Isso ocorre porque, de acordo com a pesquisa publicada no periódico Proceedings of the Royal Society B: Biological Sciences, pelo grupo de pesquisa do antropólogo David Puts, a voz grave é considerada mais ameaçadora. Assim, relação entre voz grave e sucesso existe de maneira instintiva tanto em animais como em humanos. 

Devido a questões anatomofisiológicas, a voz masculina é, de maneira geral, mais grave que a feminina. Enquanto a frequência média da voz feminina é de 205 Hz, a da voz masculina fica em torno de 113 Hz. 

No mundo corporativo, ter a voz mais grave pode significar mais poder e sucesso, já que a impressão psicológica causada pela voz grave nos ouvintes é a de seriedade. 
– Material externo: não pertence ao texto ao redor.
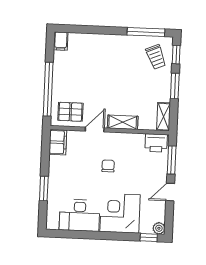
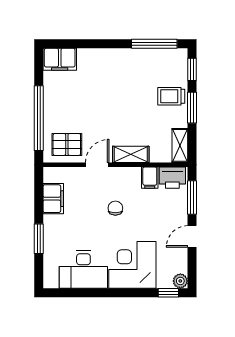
filing cabinet: (61, 41) -> (60, 59), width x2.00
trolley: (156, 57) -> (171, 96), moved, turned 113
filing cabinet: (58, 142) -> (53, 199), moved
filing cabinet: (138, 142) -> (150, 178), added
Talvez não seja coincidência o fato de mulheres que chegaram ao poder, como Dilma Roussef e Hillary Clinton, terem vozes graves. Já Margareth Thatcher, que tinha frequência fundamental mais aguda, foi, ao longo do tempo e através de treinamento, utilizando um tom mais grave em sua fala. 

É importante ressaltar que, o fato da mulher de voz grave chegar mais facilmente a posições de comando do que a que possui voz mais aguda não está relacionada a habilidades e competências profissionais, que podem ser desenvolvidas com o processo de coaching, mas ao fato da voz grave causar uma sensação de confiança nos ouvintes. 

A readaptação do padrão vocal pode ser treinada com fonoaudiólogo especialista em voz e trará, como consequência, maior segurança e confiança para a mulher em seu ambiente de trabalho.